TASK INPUT Start Marker

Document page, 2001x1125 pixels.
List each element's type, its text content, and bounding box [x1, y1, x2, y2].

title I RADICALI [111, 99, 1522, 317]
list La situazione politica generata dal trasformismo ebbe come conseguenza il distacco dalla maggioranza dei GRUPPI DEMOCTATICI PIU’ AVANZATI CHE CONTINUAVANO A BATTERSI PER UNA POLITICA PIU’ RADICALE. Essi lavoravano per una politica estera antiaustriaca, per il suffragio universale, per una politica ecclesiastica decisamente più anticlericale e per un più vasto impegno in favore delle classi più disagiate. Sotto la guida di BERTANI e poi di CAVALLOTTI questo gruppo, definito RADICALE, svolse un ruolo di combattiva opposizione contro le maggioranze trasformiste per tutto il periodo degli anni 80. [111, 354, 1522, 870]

TASK INPUT End Marker
TASK INPUT Start Marker

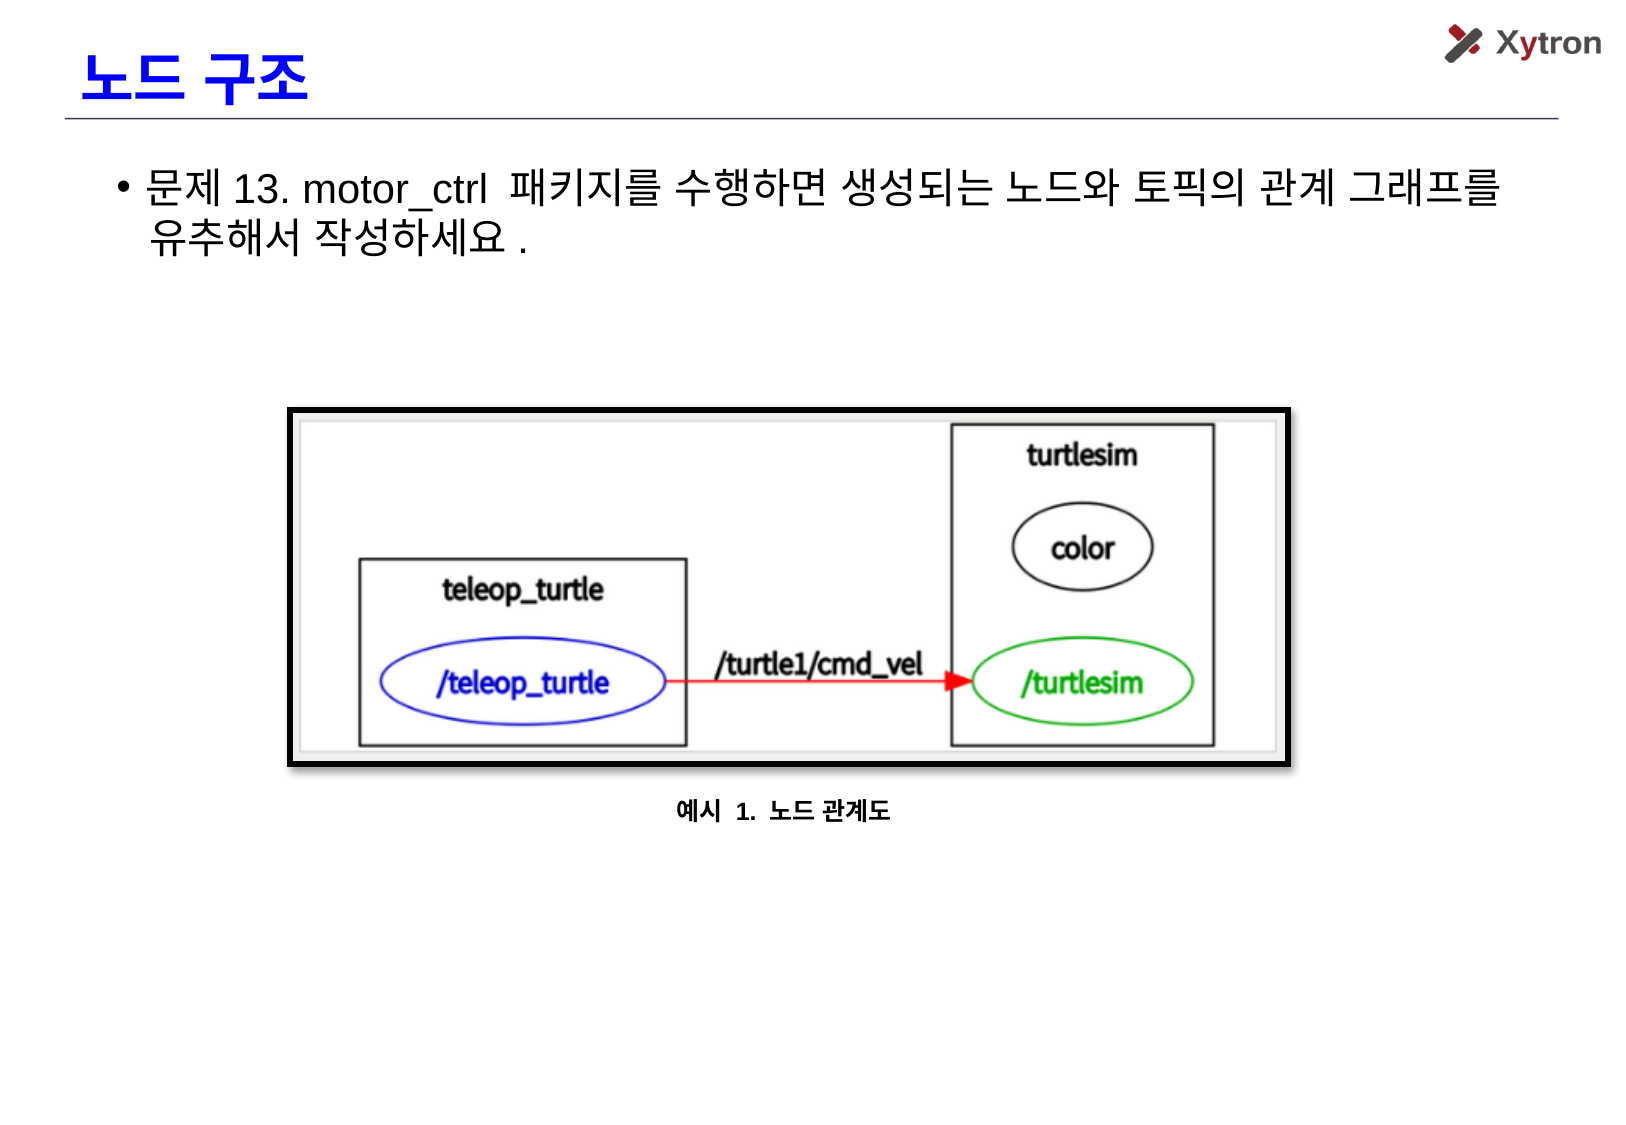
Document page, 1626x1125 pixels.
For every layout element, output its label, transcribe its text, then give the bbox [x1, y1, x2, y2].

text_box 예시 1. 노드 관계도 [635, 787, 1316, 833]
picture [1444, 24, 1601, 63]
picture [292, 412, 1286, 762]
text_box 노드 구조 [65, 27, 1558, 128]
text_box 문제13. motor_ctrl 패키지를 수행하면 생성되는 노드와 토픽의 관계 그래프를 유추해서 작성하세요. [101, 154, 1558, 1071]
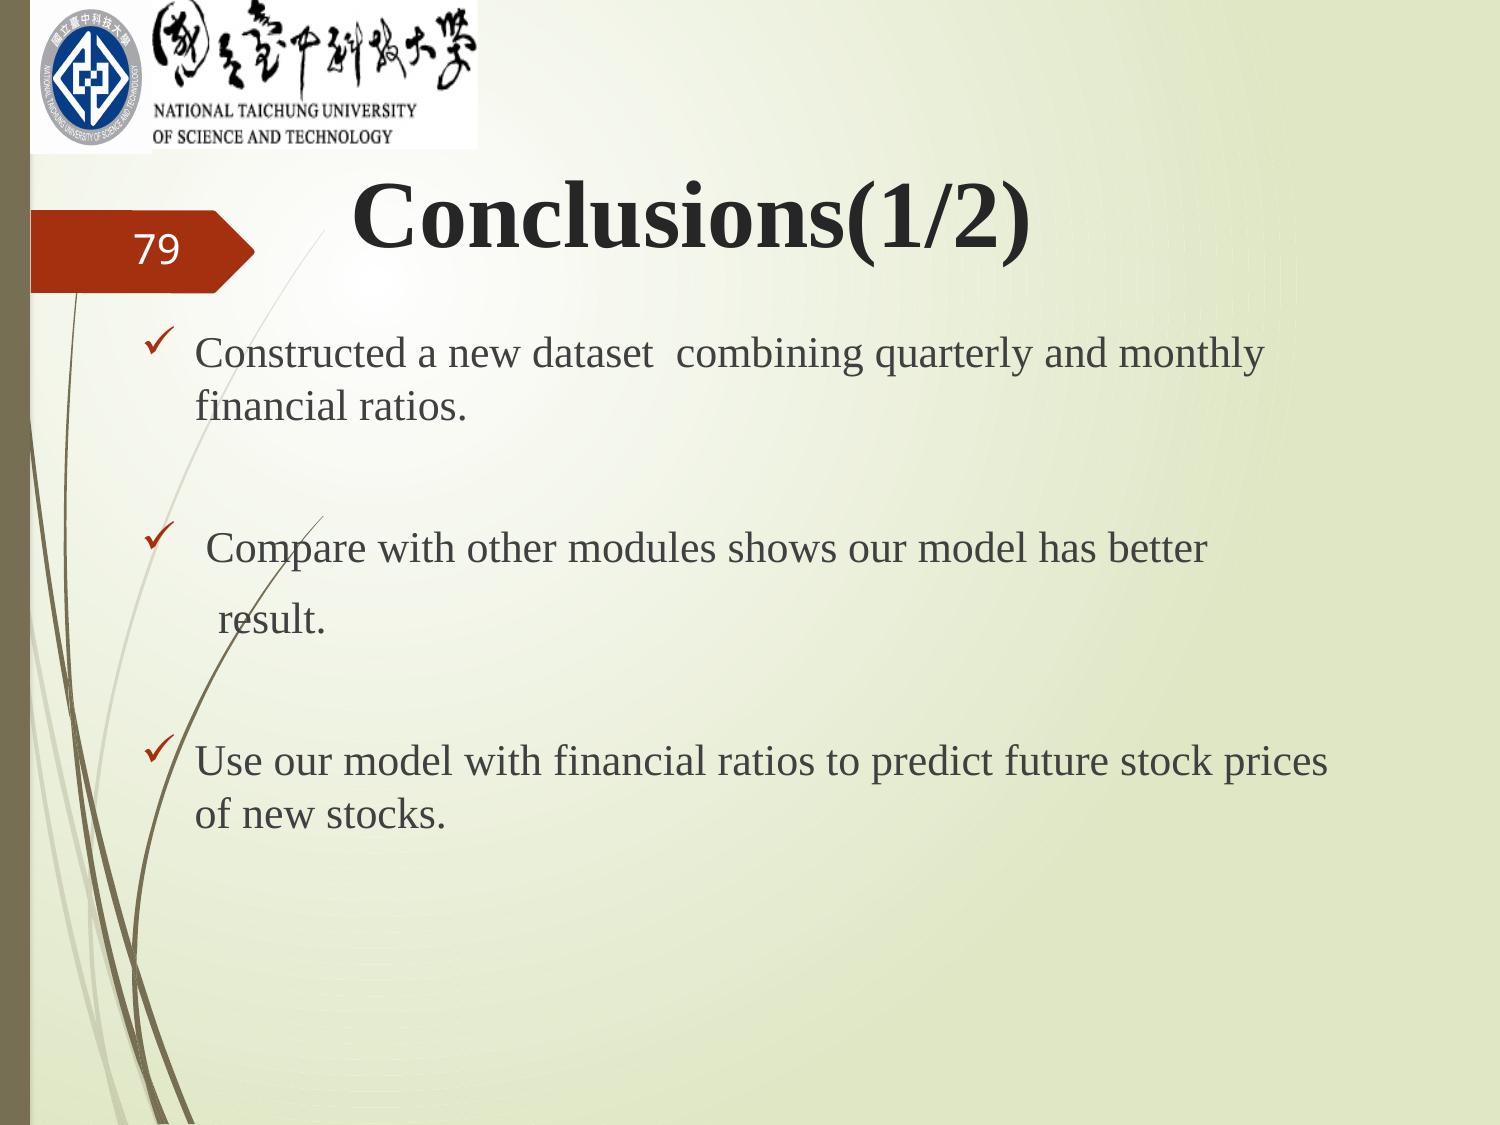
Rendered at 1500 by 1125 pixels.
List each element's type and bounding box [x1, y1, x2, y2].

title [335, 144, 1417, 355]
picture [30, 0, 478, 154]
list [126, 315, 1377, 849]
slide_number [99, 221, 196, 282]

TASK INPUT End Marker
TASK INPUT Start Marker

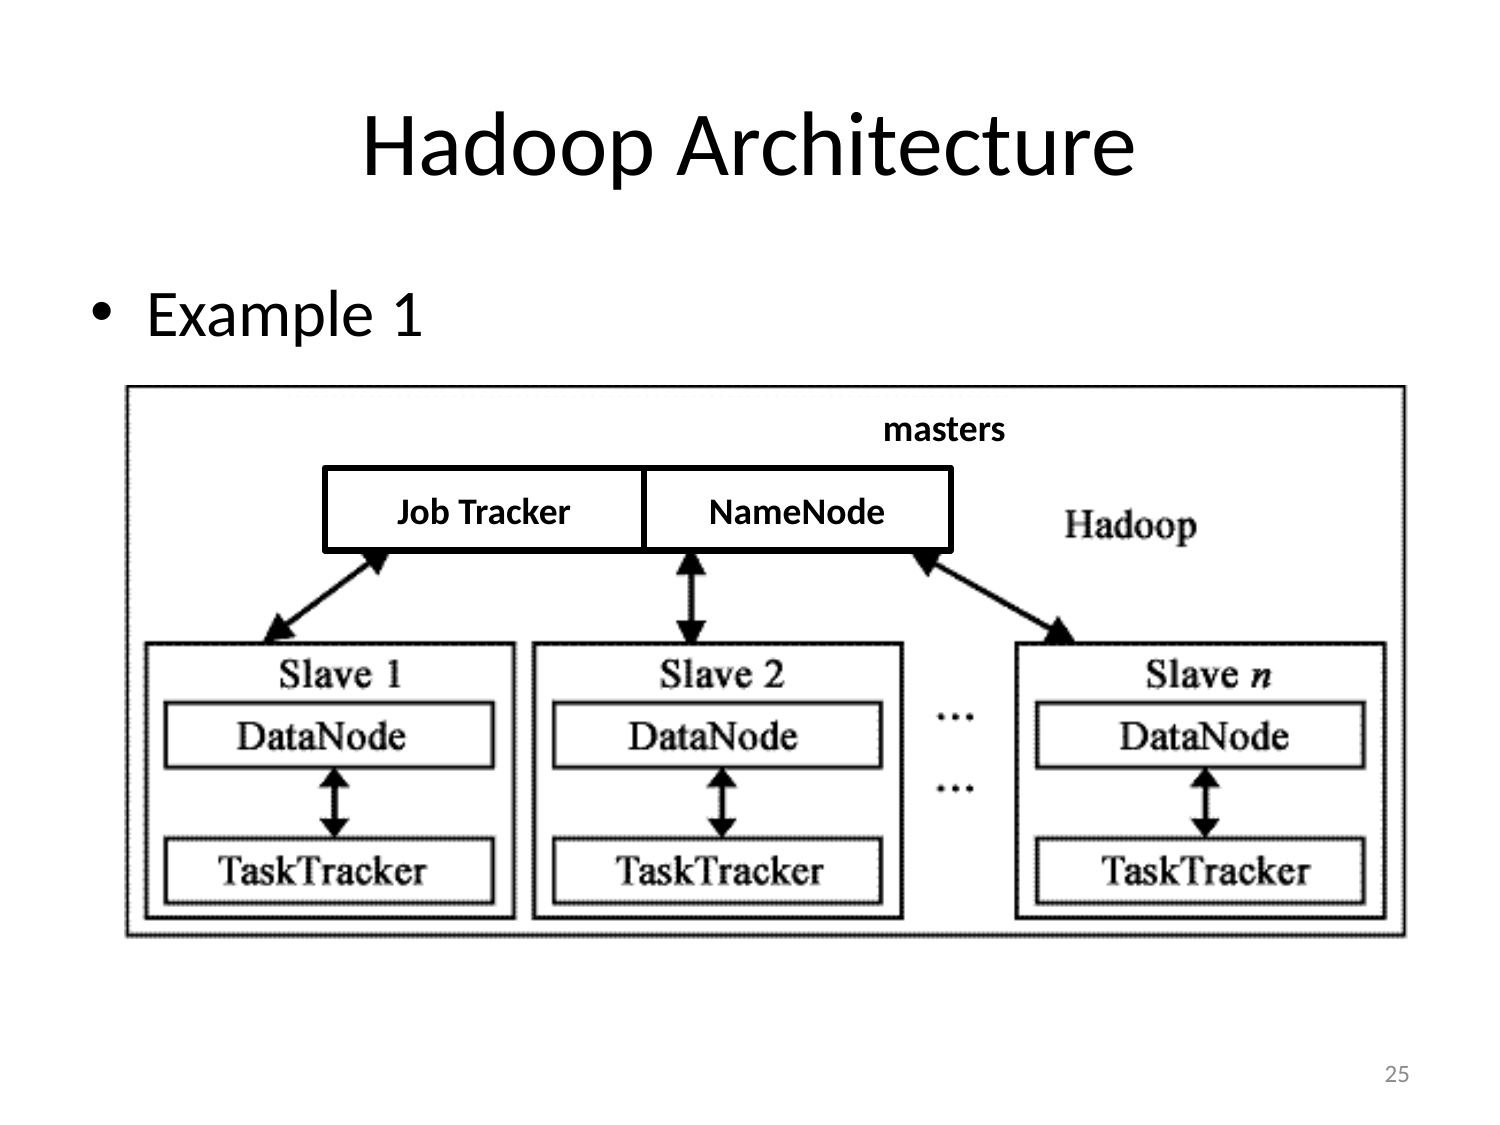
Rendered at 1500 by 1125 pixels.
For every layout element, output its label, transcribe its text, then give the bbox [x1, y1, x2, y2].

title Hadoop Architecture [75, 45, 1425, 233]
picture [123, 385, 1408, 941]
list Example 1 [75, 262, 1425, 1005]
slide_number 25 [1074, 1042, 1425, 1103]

TASK INPUT End Marker

=== EXERCISE DESCRIPTION ===
Go through the entries above and report how many lines hold the word "Document". Nothing but the number is needed.

=== WORKED SOLUTION ===
2